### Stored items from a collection
----------
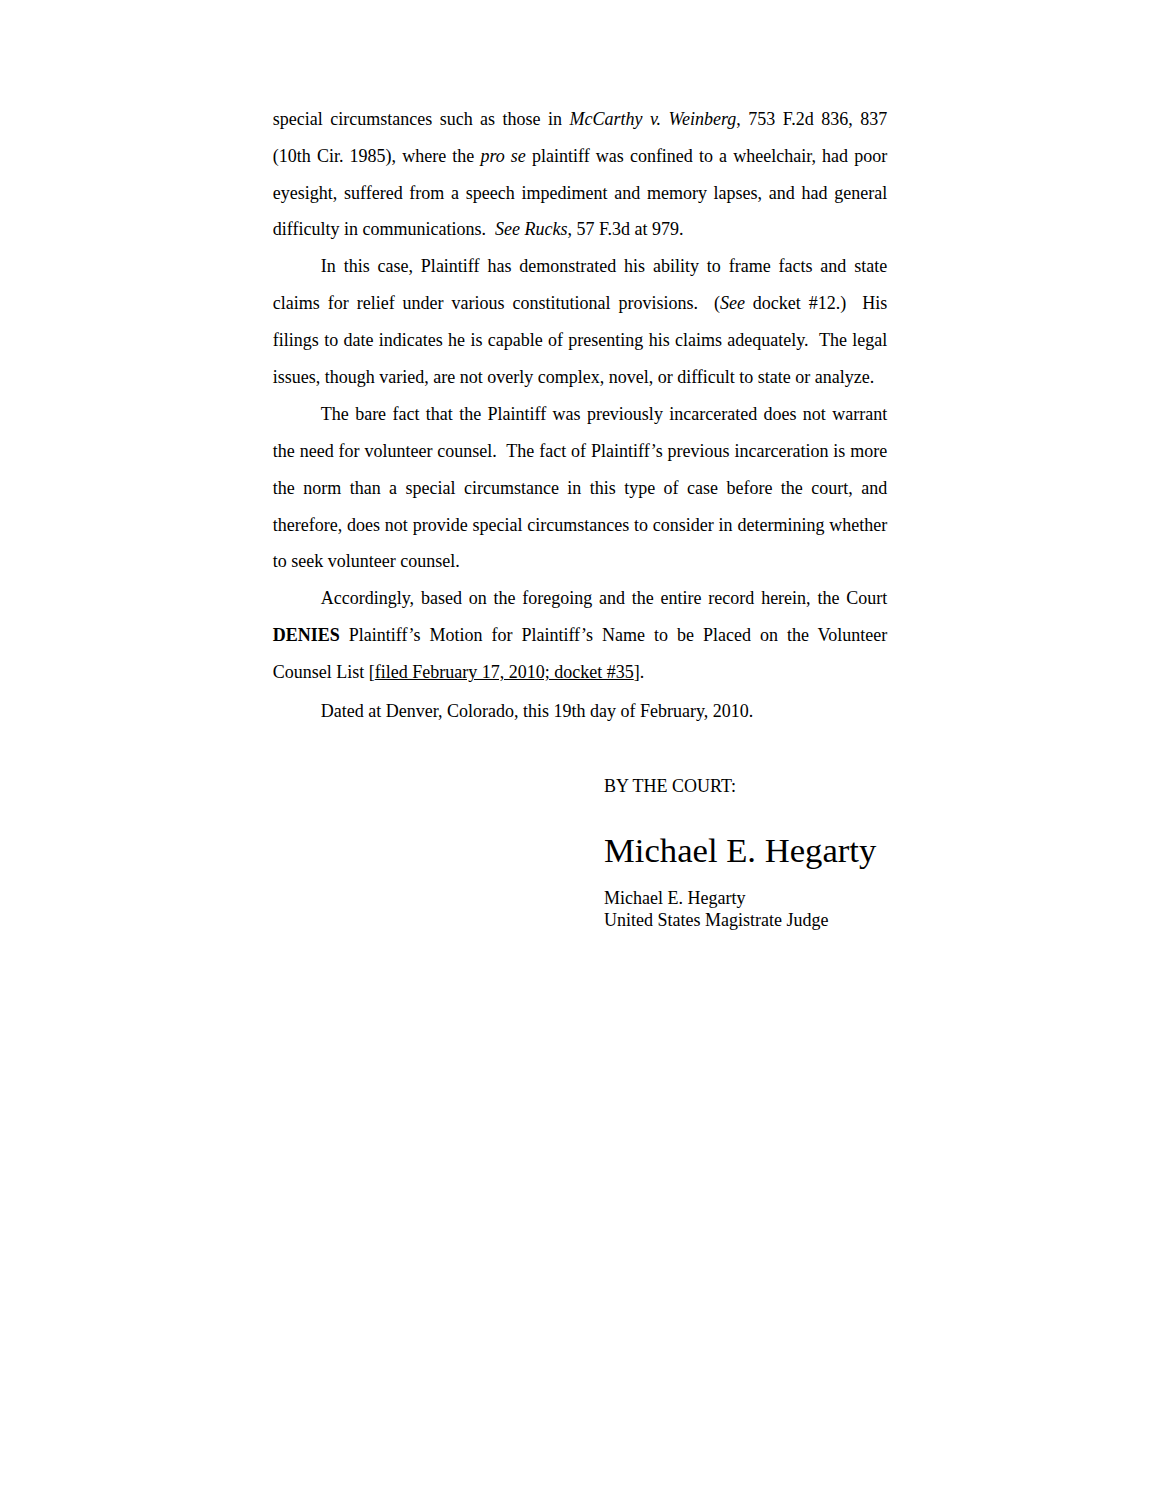special circumstances such as those in McCarthy v. Weinberg, 753 F.2d 836, 837 (10th Cir. 1985), where the pro se plaintiff was confined to a wheelchair, had poor eyesight, suffered from a speech impediment and memory lapses, and had general difficulty in communications. See Rucks, 57 F.3d at 979.
In this case, Plaintiff has demonstrated his ability to frame facts and state claims for relief under various constitutional provisions. (See docket #12.) His filings to date indicates he is capable of presenting his claims adequately. The legal issues, though varied, are not overly complex, novel, or difficult to state or analyze.
The bare fact that the Plaintiff was previously incarcerated does not warrant the need for volunteer counsel. The fact of Plaintiff’s previous incarceration is more the norm than a special circumstance in this type of case before the court, and therefore, does not provide special circumstances to consider in determining whether to seek volunteer counsel.
Accordingly, based on the foregoing and the entire record herein, the Court DENIES Plaintiff’s Motion for Plaintiff’s Name to be Placed on the Volunteer Counsel List [filed February 17, 2010; docket #35].
Dated at Denver, Colorado, this 19th day of February, 2010.
BY THE COURT:
Michael E. Hegarty
Michael E. Hegarty
United States Magistrate Judge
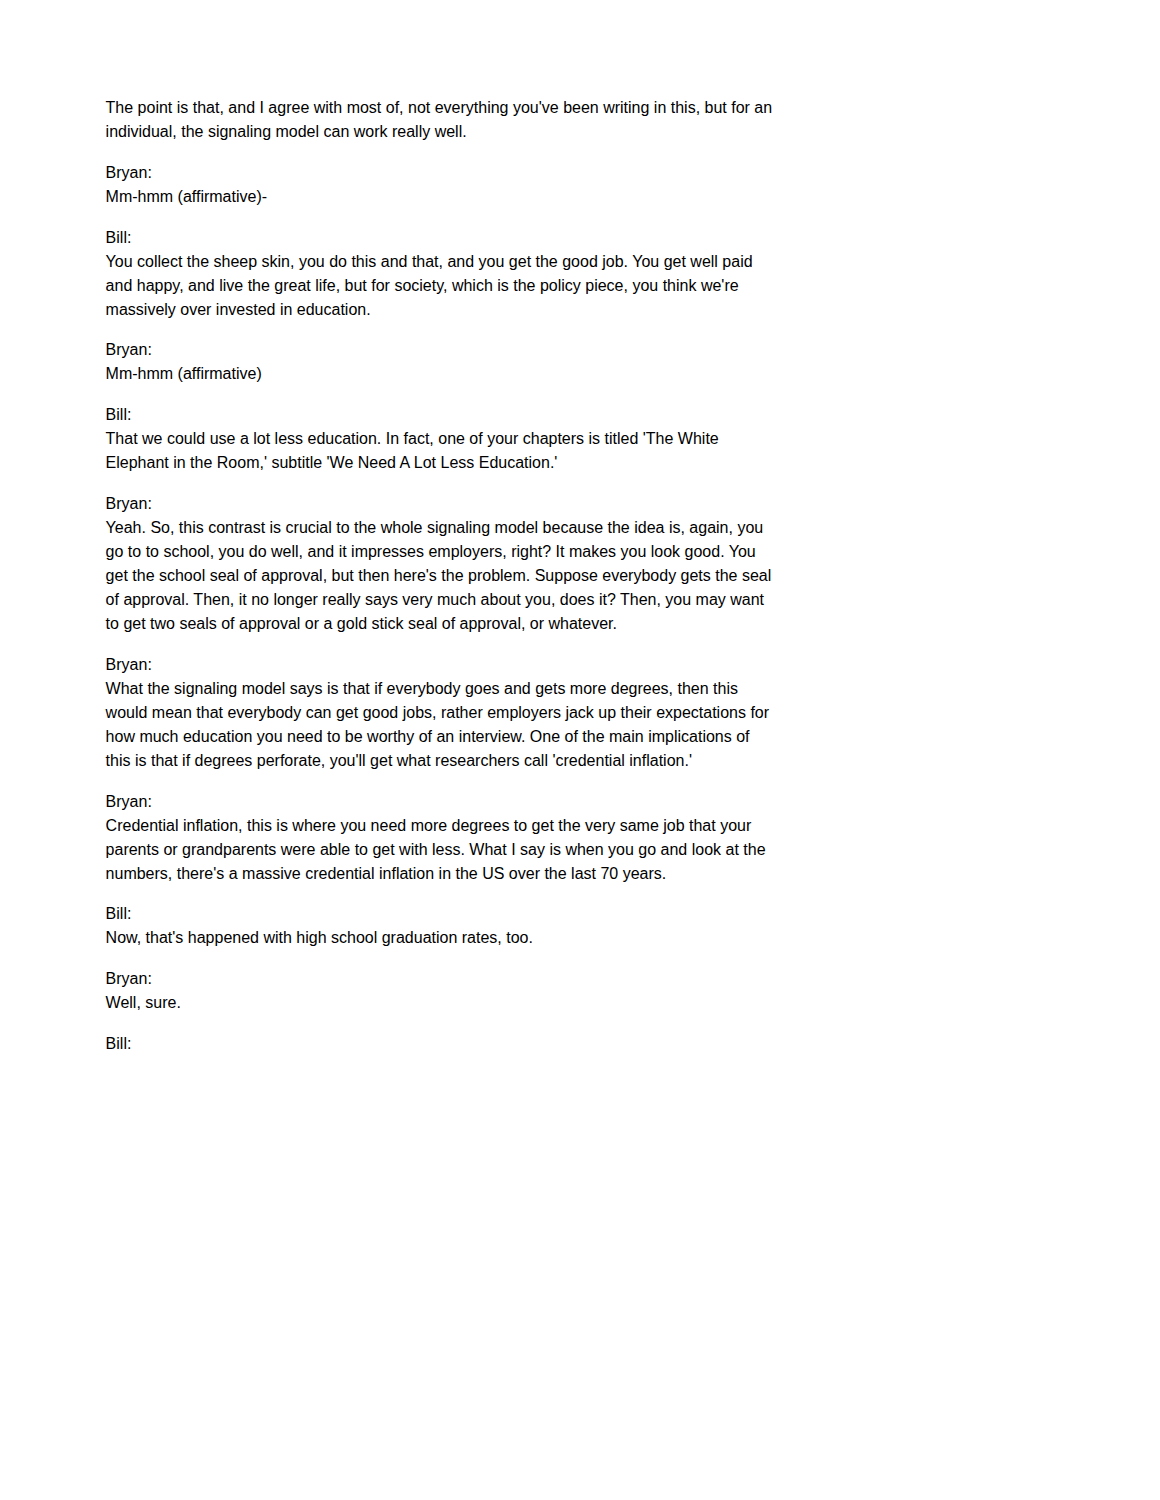The point is that, and I agree with most of, not everything you've been writing in this, but for an individual, the signaling model can work really well.
Bryan:
Mm-hmm (affirmative)-
Bill:
You collect the sheep skin, you do this and that, and you get the good job. You get well paid and happy, and live the great life, but for society, which is the policy piece, you think we're massively over invested in education.
Bryan:
Mm-hmm (affirmative)
Bill:
That we could use a lot less education. In fact, one of your chapters is titled 'The White Elephant in the Room,' subtitle 'We Need A Lot Less Education.'
Bryan:
Yeah. So, this contrast is crucial to the whole signaling model because the idea is, again, you go to to school, you do well, and it impresses employers, right? It makes you look good. You get the school seal of approval, but then here's the problem. Suppose everybody gets the seal of approval. Then, it no longer really says very much about you, does it? Then, you may want to get two seals of approval or a gold stick seal of approval, or whatever.
Bryan:
What the signaling model says is that if everybody goes and gets more degrees, then this would mean that everybody can get good jobs, rather employers jack up their expectations for how much education you need to be worthy of an interview. One of the main implications of this is that if degrees perforate, you'll get what researchers call 'credential inflation.'
Bryan:
Credential inflation, this is where you need more degrees to get the very same job that your parents or grandparents were able to get with less. What I say is when you go and look at the numbers, there's a massive credential inflation in the US over the last 70 years.
Bill:
Now, that's happened with high school graduation rates, too.
Bryan:
Well, sure.
Bill:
----------
Check each line above for "February" and return the ones that have it.

Accordingly, based on the foregoing and the entire record herein, the Court DENIES Plaintiff’s Motion for Plaintiff’s Name to be Placed on the Volunteer Counsel List [filed February 17, 2010; docket #35].
Dated at Denver, Colorado, this 19th day of February, 2010.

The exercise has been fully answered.